Always annoying ordering this online from my SH. Most of the time I need the triple rated stuff - use-2/xhhw-2/rhh. I can never tell from their cryptic description what I am going to get. Few inspectors locally won't allow single rated use cable inside. Usually do overhead services with 4/0 or 2 triple rated use/urd

Dammit! Great minds think alike. @CoolWill was typing at the same time as me.


----------



## Galt (Sep 11, 2013)

Cow have you ever seen the letters urd on a wire. I have used them to describe underground wire but I don't think it's found in any codes or manufacturers catalogs.


----------



## JoeSparky (Mar 25, 2010)

CoolWill said:


> URD cannot be brought inside of a structure unless it is also USE/USE-2/XHHW, etc. If it isn't marked with an approved insulation type, the code forbids it to enter a building. Reason being, it hasn't been tested for its flame spread.



Yet, the plumbers pipe the entire house in Pex, otherwise known as crosslinked polyethylene.

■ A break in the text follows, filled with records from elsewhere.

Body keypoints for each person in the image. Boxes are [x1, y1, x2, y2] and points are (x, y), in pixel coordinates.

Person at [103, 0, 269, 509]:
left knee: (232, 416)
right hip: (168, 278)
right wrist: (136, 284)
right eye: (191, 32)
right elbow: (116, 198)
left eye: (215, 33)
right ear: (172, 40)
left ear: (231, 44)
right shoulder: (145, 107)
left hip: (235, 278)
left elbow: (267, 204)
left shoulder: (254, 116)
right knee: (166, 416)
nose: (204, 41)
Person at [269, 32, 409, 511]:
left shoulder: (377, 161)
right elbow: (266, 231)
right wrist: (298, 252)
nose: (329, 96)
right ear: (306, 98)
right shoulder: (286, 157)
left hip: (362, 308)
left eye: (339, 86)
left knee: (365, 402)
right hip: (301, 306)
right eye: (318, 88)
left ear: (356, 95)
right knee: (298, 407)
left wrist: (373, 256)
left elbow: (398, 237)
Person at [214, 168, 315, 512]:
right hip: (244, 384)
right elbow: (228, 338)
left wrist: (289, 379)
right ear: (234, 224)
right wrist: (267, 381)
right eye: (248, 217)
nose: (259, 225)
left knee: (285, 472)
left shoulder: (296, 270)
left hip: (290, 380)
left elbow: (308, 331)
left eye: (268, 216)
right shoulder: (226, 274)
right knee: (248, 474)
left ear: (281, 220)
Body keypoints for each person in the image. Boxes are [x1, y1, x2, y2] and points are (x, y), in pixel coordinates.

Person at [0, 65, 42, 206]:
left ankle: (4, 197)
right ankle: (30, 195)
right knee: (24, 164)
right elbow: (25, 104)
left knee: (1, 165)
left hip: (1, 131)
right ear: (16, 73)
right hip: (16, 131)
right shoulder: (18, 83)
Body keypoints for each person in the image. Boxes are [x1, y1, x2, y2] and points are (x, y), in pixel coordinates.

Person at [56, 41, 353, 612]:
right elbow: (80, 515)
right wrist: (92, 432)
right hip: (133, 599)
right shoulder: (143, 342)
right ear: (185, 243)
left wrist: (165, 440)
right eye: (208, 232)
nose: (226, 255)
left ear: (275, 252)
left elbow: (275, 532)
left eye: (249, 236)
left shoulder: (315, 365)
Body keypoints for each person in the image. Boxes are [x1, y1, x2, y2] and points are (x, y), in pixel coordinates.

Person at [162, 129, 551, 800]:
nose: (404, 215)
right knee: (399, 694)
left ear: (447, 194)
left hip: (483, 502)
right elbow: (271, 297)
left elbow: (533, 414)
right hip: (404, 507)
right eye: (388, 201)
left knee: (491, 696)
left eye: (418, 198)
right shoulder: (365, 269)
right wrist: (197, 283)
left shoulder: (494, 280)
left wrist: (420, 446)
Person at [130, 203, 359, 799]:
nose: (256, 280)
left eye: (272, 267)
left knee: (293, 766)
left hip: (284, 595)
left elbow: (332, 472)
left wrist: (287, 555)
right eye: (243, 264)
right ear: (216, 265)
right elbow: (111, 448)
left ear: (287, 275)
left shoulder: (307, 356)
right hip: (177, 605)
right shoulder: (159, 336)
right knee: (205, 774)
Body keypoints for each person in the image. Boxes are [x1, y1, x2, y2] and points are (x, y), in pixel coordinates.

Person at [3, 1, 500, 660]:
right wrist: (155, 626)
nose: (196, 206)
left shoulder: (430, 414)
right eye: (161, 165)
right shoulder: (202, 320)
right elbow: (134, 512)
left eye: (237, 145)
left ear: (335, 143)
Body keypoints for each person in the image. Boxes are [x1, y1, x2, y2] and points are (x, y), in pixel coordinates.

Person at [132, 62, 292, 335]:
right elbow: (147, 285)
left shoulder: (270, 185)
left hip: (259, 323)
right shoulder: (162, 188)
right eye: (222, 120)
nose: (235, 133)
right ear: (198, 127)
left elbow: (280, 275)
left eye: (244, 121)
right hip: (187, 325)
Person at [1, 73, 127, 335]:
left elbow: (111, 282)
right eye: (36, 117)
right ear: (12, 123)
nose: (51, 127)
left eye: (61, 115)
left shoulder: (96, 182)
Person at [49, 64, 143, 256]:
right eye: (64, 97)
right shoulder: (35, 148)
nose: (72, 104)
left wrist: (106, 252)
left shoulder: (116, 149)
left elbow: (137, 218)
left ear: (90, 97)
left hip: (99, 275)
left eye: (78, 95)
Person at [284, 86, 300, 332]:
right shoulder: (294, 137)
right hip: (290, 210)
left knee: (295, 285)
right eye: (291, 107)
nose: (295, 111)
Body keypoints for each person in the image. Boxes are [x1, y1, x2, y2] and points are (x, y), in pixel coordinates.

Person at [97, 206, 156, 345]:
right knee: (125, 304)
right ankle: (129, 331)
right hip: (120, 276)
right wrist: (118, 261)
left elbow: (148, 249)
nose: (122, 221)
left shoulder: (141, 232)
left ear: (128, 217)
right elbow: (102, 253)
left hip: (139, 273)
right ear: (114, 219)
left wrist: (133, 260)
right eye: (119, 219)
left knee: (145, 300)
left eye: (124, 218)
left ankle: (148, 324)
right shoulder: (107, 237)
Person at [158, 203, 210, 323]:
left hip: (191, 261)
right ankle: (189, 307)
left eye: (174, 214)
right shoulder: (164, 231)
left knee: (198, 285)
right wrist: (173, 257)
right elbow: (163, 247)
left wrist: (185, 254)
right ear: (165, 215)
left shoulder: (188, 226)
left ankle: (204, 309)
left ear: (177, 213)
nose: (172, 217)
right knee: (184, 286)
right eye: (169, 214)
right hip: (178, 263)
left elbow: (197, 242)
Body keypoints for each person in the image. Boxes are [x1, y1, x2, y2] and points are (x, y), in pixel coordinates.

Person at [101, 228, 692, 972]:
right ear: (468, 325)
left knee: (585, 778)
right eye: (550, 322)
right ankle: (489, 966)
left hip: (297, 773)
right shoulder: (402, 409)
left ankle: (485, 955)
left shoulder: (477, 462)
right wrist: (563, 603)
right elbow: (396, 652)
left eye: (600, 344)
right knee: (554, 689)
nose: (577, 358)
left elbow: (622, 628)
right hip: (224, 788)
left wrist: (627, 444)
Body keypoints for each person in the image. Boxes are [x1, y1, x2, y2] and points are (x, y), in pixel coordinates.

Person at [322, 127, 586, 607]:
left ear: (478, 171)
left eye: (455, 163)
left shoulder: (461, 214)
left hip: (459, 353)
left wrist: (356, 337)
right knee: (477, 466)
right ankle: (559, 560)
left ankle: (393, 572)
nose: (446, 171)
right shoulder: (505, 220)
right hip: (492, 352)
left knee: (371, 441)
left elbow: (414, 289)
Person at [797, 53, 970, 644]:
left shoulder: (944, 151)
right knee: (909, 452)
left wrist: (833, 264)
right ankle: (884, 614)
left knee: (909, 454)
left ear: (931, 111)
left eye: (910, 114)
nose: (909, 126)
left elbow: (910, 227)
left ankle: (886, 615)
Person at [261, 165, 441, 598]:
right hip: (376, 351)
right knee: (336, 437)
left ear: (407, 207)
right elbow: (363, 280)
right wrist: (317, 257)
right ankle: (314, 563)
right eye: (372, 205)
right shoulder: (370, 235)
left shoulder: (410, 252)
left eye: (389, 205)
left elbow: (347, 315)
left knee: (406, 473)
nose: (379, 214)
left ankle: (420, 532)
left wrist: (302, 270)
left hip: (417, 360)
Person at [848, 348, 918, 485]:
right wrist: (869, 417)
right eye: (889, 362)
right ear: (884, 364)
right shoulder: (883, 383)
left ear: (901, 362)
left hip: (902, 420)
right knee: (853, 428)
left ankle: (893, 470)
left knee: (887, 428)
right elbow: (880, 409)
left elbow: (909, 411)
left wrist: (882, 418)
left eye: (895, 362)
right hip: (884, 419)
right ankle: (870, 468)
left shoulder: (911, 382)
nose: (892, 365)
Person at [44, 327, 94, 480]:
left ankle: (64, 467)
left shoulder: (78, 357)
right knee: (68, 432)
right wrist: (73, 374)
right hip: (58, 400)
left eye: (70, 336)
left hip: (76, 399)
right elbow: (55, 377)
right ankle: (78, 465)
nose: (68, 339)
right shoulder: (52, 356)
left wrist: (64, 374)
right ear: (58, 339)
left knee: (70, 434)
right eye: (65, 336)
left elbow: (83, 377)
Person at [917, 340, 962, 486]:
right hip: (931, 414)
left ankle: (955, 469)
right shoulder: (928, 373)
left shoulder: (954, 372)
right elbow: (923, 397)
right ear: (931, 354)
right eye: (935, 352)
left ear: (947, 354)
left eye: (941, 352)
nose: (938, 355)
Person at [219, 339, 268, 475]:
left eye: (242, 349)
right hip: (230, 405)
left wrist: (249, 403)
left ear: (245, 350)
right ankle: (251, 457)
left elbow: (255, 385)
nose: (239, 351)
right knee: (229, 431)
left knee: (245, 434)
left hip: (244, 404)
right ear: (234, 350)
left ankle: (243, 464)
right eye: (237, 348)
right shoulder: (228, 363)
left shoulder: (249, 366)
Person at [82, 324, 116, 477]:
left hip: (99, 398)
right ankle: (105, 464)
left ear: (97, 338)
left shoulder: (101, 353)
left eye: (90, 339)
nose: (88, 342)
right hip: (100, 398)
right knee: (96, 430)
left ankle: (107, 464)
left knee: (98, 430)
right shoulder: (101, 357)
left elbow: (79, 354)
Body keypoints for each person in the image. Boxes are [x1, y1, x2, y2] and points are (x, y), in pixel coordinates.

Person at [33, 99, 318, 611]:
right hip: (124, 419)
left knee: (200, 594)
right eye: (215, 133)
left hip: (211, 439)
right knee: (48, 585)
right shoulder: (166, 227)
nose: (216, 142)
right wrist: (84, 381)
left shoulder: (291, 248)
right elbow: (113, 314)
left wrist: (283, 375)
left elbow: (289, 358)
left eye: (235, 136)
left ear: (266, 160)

Care to guess what the type XLPE insulation on USE cable is made of?


----------



## Cow (Jan 16, 2008)

Galt said:


> Cow have you ever seen the letters urd on a wire. I have used them to describe underground wire but I don't think it's found in any codes or manufacturers catalogs.



I don't think I have. 



But, it's definitely found in catalogs as the original poster mentioned as "underground residential distribution" or "underground distribution" cable.


I usually find it as USE or RHH RHW, etc type wire in the code book.


----------



## tmessner (Apr 1, 2013)

URD is just USE made up in triplex or quadplex. Ever try to buy a #1 triplex urd for a 100 amp feeder? Can't be found. You use either #1 use single or 1/0 triplex and that is a bad deal in a 100 amp main breaker loadcenter or coming off of a 100 amp breaker in a resi panel.


----------